**Document segment:**
=== Section Start ===
On Wednesday, June 3, 2020 at 8:58:23 AM UTC-4, wrote:
On Tuesday, June 2, 2020 at 5:11:34 PM UTC-7, Neal Alders wrote:
To answer the Australia Low Tow question, as seen in the The Gliding Federation of Australia Inc Aerotowing Manual

Go to page 44 in this PDF, As well as see PDF Page 53 for tow plane upset.

http://doc.glidingaustralia.org/inde...als&Itemid=101

If you cannot or do not want to open the link, here is the text.

10.1.12.High-tow and Low-tow An aircraft in flight generates a “slipstream” behind it.This is a region of turbulent air, originating mainly from large vortices streaming from the wingtips, with small amounts of mechanical turbulence such as propeller wash thrown in for good measure. A glider pilot may choose to fly either above or below this turbulent slipstream(Refer 10.1.10).Australia tends to favour the “low-tow” position.Other countries prefer “high-tow”.
10.1.12.1.Low-tow With a glider in low-tow, below the slipstream, the combination tends to be less pitch sensitive and tow pilots have less difficulty in maintaining attitude for a constant air speed and a stable platform for the glider pilot to follow.
=== Section End ===
**Exercises to complete:**
(a) Summarize the aerotowing excerpt in two sentences.
(b) According to the aerotowing excerpt, what does the turbulent slipstream behind an aircraft mainly originate from?
(c) Extract the part of the aerotowing excerpt between "If you cannot" and "pilot to follow.", inclusive.

**Given information:**
=== Section Start ===
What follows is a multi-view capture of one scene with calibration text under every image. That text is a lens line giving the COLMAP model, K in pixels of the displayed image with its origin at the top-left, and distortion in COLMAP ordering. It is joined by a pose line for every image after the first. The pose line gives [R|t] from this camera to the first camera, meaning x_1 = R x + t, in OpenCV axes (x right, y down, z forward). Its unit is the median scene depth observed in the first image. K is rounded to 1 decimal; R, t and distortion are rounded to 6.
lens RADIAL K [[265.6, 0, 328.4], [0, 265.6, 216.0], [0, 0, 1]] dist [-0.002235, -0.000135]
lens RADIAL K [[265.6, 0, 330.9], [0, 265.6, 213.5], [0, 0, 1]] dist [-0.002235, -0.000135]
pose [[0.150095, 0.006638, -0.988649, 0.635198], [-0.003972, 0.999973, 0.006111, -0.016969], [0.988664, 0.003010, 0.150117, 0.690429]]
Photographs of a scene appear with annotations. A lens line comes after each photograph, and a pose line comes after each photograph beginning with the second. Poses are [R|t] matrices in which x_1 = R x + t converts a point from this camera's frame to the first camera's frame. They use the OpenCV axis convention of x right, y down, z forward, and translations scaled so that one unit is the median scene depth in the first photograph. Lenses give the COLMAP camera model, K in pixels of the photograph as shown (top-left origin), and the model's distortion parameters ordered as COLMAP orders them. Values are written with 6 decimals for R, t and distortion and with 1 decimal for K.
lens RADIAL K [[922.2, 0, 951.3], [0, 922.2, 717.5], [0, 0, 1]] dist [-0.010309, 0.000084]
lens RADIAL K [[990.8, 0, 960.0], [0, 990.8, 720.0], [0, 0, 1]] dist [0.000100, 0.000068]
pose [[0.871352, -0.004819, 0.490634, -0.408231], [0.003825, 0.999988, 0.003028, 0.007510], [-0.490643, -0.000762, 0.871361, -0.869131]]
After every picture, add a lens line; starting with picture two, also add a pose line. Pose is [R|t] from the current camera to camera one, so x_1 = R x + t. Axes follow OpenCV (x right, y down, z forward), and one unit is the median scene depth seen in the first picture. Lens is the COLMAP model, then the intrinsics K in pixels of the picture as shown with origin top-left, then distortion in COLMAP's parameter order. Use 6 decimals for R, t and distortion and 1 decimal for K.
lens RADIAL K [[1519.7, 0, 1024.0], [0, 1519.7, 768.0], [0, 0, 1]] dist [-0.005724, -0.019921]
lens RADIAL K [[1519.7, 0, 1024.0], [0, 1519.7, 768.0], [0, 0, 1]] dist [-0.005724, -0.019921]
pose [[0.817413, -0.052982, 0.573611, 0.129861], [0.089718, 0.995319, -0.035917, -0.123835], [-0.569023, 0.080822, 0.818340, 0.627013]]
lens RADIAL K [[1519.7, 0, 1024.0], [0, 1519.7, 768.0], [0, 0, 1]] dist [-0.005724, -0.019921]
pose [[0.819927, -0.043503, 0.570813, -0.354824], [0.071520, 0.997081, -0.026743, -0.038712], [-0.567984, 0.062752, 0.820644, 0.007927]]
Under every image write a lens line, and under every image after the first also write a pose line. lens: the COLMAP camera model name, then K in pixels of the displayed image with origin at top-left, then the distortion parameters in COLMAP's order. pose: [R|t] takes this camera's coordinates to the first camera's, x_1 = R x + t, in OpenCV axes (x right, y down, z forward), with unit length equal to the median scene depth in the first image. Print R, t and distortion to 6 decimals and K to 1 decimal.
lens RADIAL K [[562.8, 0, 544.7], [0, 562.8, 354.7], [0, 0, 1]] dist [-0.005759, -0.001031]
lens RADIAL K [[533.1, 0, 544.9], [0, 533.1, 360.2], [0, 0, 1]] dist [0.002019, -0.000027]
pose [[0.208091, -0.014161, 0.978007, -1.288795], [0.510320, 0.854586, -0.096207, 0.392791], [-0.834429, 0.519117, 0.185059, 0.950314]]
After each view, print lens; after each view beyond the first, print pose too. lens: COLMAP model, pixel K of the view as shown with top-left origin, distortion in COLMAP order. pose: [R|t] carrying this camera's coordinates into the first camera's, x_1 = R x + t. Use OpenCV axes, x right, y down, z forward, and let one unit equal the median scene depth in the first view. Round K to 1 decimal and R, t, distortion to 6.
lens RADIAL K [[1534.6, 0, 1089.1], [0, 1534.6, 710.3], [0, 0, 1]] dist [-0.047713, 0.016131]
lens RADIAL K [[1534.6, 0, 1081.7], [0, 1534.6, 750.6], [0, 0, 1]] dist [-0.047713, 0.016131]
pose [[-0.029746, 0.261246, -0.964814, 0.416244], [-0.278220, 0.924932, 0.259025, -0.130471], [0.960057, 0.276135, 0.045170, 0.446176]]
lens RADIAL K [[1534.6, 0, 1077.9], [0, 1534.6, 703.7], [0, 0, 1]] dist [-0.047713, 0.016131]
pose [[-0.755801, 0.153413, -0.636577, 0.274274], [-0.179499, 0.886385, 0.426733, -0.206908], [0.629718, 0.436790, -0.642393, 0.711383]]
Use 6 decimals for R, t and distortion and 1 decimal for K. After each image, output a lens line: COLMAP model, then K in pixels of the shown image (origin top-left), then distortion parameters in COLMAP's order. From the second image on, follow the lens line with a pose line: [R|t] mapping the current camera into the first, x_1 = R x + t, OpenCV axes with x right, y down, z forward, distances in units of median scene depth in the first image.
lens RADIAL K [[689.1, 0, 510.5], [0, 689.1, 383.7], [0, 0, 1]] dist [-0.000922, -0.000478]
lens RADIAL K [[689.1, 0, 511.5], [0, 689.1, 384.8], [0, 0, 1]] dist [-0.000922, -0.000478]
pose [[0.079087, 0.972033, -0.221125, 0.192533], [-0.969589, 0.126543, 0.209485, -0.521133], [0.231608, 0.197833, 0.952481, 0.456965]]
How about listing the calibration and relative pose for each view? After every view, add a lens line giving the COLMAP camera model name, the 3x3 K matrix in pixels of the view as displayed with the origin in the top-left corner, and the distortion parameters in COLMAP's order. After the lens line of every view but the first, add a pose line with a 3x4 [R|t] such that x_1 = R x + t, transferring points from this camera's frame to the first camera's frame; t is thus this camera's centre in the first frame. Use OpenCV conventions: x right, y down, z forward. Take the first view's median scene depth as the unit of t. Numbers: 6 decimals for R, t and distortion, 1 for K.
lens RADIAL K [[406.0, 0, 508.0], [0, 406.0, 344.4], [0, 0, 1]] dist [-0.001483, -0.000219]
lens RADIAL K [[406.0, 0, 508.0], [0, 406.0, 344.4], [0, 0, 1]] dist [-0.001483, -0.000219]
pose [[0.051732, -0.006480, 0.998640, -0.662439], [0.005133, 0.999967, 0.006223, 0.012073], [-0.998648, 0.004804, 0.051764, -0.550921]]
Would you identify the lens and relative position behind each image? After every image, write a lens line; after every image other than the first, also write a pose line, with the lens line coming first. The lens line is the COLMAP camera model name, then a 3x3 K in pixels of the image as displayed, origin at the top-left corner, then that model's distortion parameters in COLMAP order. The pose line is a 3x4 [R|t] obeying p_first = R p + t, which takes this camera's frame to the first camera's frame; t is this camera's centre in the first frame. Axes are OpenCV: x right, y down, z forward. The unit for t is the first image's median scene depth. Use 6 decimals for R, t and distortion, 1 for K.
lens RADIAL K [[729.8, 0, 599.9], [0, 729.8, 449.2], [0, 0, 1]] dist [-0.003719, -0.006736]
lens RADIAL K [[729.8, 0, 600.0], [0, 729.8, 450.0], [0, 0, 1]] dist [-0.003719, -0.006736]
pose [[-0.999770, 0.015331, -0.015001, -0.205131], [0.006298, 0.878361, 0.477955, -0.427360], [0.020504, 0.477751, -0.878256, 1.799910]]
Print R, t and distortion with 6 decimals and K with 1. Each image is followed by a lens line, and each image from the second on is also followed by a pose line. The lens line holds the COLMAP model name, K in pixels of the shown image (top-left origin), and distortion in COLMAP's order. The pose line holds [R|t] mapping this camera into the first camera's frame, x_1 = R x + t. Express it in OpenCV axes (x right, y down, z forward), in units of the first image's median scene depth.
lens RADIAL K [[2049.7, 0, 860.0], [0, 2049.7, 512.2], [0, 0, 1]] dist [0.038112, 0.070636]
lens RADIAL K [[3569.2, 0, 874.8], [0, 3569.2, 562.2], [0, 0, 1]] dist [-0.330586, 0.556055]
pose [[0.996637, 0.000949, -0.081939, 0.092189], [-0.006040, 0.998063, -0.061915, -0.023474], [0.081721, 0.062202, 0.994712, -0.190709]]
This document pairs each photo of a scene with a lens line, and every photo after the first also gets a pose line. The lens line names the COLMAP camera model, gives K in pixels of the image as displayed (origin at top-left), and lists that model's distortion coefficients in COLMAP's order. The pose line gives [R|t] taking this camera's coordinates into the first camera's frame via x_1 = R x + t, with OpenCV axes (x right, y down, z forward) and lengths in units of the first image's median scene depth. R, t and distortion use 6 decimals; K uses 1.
=== Section End ===
**Exercise results:**
(a) An aircraft in flight leaves a turbulent slipstream behind it, and a glider pilot on tow may fly either above or below it. Australia tends to favor the low-tow position, which makes the combination less pitch sensitive and helps tow pilots hold attitude and give the glider pilot a stable platform, while other countries prefer high-tow.

(b) Large vortices streaming from the wingtips.

(c)
If you cannot or do not want to open the link, here is the text.

10.1.12.High-tow and Low-tow An aircraft in flight generates a “slipstream” behind it.This is a region of turbulent air, originating mainly from large vortices streaming from the wingtips, with small amounts of mechanical turbulence such as propeller wash thrown in for good measure. A glider pilot may choose to fly either above or below this turbulent slipstream(Refer 10.1.10).Australia tends to favour the “low-tow” position.Other countries prefer “high-tow”.
10.1.12.1.Low-tow With a glider in low-tow, below the slipstream, the combination tends to be less pitch sensitive and tow pilots have less difficulty in maintaining attitude for a constant air speed and a stable platform for the glider pilot to follow.